The British tabloid The Daily Mail — which routinely publishes "Pornsploitation" pieces taking advantage of the popularity of porn articles while stigmatizing sex workers and endorsing the War On Porn — claims that the couple "traveled around [Thailand] making hundreds of explicit videos [and] then sold them online." 

According to the Daily Mail, "hotel staff reportedly became suspicious after the couple spent hours in their room."

"Several pictures show them exposing themselves outdoors at exotic beaches while others show how they had threesomes in their hotel room," the Daily Mail salaciously reports.

The tabloid also claims Thai authorities "found that the pair had been staying illegally in the country for 256 days without a visa in their passports."

As of last Thursday, the Daily Mail reported, Matthews and Koszo had not been formally charged. They are still in a Thai prison, "while the investigation continues."

"Shooting Content," "Sex Tourism" or "Working Without a Permit"?

The arrest of Matthews and Koszo, weaponized as law-and-order propaganda by the Thai government and as Pornsploitation/War On Porn fodder by the Daily Mail, highlights a serious issue for adult performers, cam models and clip makers: the fine, often arbitrary line between "shooting content" (something that the adult community recognizes as a legitimate way to generate income), "sex tourism" (increasingly policed, especially in tropical touristic destinations with a reputation, like Southeast Asia or Central America), and "working without a permit" (a hot-button, contentious issue around the world).

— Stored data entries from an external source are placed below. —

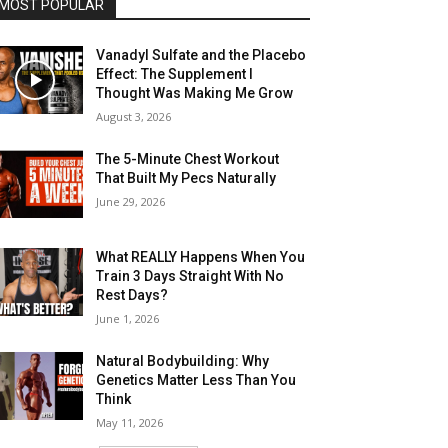
MOST POPULAR
Vanadyl Sulfate and the Placebo
Effect: The Supplement I
Thought Was Making Me Grow
August 3, 2026
The 5-Minute Chest Workout
That Built My Pecs Naturally
June 29, 2026
What REALLY Happens When You
Train 3 Days Straight With No
Rest Days?
June 1, 2026
Natural Bodybuilding: Why
Genetics Matter Less Than You
Think
May 11, 2026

Travel adds another dimension to the already problematic situation of "content trade" shoots conducted without a written contract, or even a clear-cut "handshake contract" about ownership, editing and publication of content produced outside of the studio standards and for no direct pay.

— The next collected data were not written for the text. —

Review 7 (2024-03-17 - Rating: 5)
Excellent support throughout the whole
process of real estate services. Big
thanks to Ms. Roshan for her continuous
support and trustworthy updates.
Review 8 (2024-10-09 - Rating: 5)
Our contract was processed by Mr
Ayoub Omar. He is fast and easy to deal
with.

The photos of Matthews and Koszo in tropical beaches and hotel rooms that are being used by the Thai police and the Daily Mail as "evidence" of supposed criminal activities are indistinguishable from a lot of photos constantly uploaded by adult performers, cam models and clip makers to their social media streams.

An A-list performer in a bikini posting "Here I am in Tulum!" might be just something fun and light "for the 'gram" in one context, or evidence of wrongdoing by authorities or agenda-driven press looking for a moral panic in another.

Here is how the Daily Mail captioned this mundane vacation photo Matthews and Koszo posted in the days before their arrest:

Paradise Lost

Controversial "location content shoots" also have created issues in places like Southern California, where pornography production is fully legalized. War on Porn propagandists recently weaponized a pearl-clutching brouhaha regarding a video supposedly shot on Santa Monica city streets and then inside the Ocean Park Branch of the Santa Monica Public Library. But traveling to locations where laws regarding sex can be radically different could add unforeseen problems for the performers.

Only two weeks ago, the IBT reported that Myanmar authorities were "making efforts to first identify and then administer justice" to an Italian couple, both allegedly 23-years-old, who filmed themselves having sex in a pagoda, a sacred site, in Bagan and allegedly uploaded it to a porn site.

"The sacred site Bagan lies on the central plain of Myanmar," the IBT reported. "It is an ancient city and a UNESCO World Heritage Site. From the ninth to the 13th centuries, it was the capital city of the Pagan Kingdom and over 3,800 temples and pagodas have survived to the present day. It is a place of importance to Buddhists everywhere, but most of all those in Myanmar."

"It is difficult to find them," said an official from the Ministry of Hotels and Tourism in Bagan about the couple. "We cannot know when it happened. We sent their photo to every hotel to look for them."

Many sex workers publicize on social media trips to paradisiac locations like Bali, Costa Rica or even notoriously "moral police"-heavy locations like Dubai or Singapore.

Anyone looking to produce commercial pornography, whether scenes, cam shows or clips in those places, however, should take precautions to learn about what is legal there, and how to avoid prosecution or jail time when "paradise" suddenly becomes inhospitable to sex workers.